Monday, August 23, 2010


Going to Bortell’s Fishery for fried perch last week brought back memories of my Mother’s perch dinners. In her youth, Mom was a concert pianist. She trained at Northwestern University and the University of Chicago under the famous violinist, Fritz Kreisler. The first radio station that opened in the Grand Rapids area went on the air with Mom playing a piece she had composed. When she married, like so many other women of her time, she gave up her career; but the passion she put into her music wasn't lost. With the same intensity that she played piano concerts, she fried fish. My Dad loved fish so my Mom would take the perch my Grandpa and others in the family caught and pan-fry them to perfection.

My Mom at the beginning of her career as a concert pianist.

I recently read in the paper that the fishing limit for perch out of Lake Michigan in Wisconsin was five a day. Back when I was young, in the dark ages, I don’t even think there was a limit. It was nothing for Grandpa to bring a pail of seventy-five fish home at a time. Although my Dad, brother and I fished, my Grandpa was the one who use to catch pails of perch off the pier in Grand Haven. After he retired he fished every day weather permitting. An old fisherman taught him the trick of skinning the whole fish so he did not have the messy, horrendous job of scaling all those fish. He had a special table in the back yard just for cleaning fish. The top of the table had a hole in the middle. On a shelf under the hole, he put a bucket so he could just scrap the guts and skin into the hole in the table so when he was finished the refuse was all the bucket.

My Brother counting fish on Grandpa's fishing table.  When he starts to clean them ,he will put the bucket on the bottom shelve under the hole in the top shelve.

My Mother would fry up great mounds of fish for dinner. She rolled them in flour and pan-fried them in butter. They were absolutely wonderful. I've never been able to do them as well, probably because I have never invested as much time and love as Mom did when she fried fish for her family. One night, Mom had big platters of perch and ready for dinner. A paper plate on the stove caught fire. Mom and Dad lived in an age when it was believed that there was a division of labor between what men did and what women did. Women didn’t put out fires. So Mom started yelling for my Dad. She was not concerned about the kitchen or the cottage. She just kept yelling, "Harry, my fish!
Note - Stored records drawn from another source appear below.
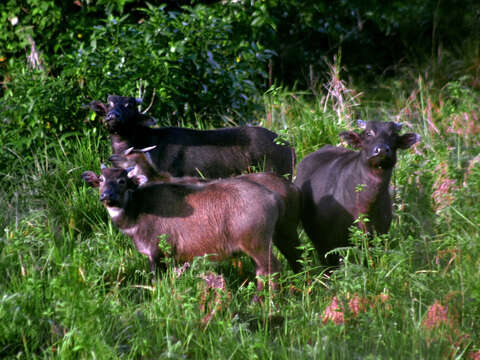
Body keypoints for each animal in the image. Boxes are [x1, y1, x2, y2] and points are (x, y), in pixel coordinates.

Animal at [82, 167, 284, 292]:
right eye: (101, 179)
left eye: (122, 180)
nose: (106, 196)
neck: (138, 211)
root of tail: (272, 197)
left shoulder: (155, 253)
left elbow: (155, 282)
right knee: (262, 271)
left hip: (258, 244)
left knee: (271, 269)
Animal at [292, 120, 420, 264]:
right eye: (368, 133)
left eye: (393, 135)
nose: (381, 150)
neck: (367, 204)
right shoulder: (332, 242)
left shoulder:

Harry, my fish!" “Harry, my fish!!!!”

Dad always came to everyone's recuse.

Lake perch were frequently on our menu and Mom froze them in ice cubes trays in water so that we had them in the winter too.  When the St. Lawrence Seaway opened the Great Lakes were changed forever by ocean fish and eels that invaded the Lakes.  Perch fishing has never been the same.  Here are some pictures of the "OLD DAYS" when the perch were plentiful and there for the taking.

Fisherman and women lining the South pier fishing for perch.  One had to get to the pier early to get a space to fish.

My Brother teaching me to fish when I was four years old.  Fishing was serious business.

Every year my Dad (on the right) went on the Grand Rapids Chamber of Commerce Cruise of the Great Lakes on the cruise ships North American or South American.  Even while cruising they took time out to fish for perch.
My Grandpa wasn't comfortable around water as he never learned to swim; however, he would go out in a boat or out on the piers because his love for fishing over-came his fear of water.
Any time I go somewhere and enjoy the food, I have to figure out how I could duplicate the food at home.  I don't enjoy the mess of frying but Tom said he'd do the frying so we tried to duplicate the fish we had at Bortell's in Pentwater, MI.
Tom says this recipe is perfect.  I guess I can't do better than perfect.
Fillets of perch
Rice flour
Peanut oil or canola oil or a combination of the two.
Ingredients:  Peanut or canola oil, Lake perch fillets and rice flour.

Remove pin bones from the fillets with a needle nose pilers.  Dust the fillets on both sides with rice flour.  Let set while oil is heating.  Heat oil in a deep fryer or an electric frying pan to 365°.  Add a few fillets at a time and fry for about 6 minutes.  Remove from fryer.  Salt and drain the fillets.
Cut the fish fillets apart if still connected.

Check for pin-bones.

Remove any pin-bones with needle nose pilers.  This is not a food grade pilers, but the USDA wasn't around and it was the only one I had.

Dust each side of fillet with rice flour and let set while fryer is heating up.

Fry fillets at 365° for approximately 6 minutes.  Remove from fryer, salt immediately and drain.

Fillets draining.

Serve fried Lake Perch with Wanda's Lake Superior Tartar Sauce, Michigan Cottage Cook Post 7/30/10.  Enjoy!!!!!!!!!!!!!!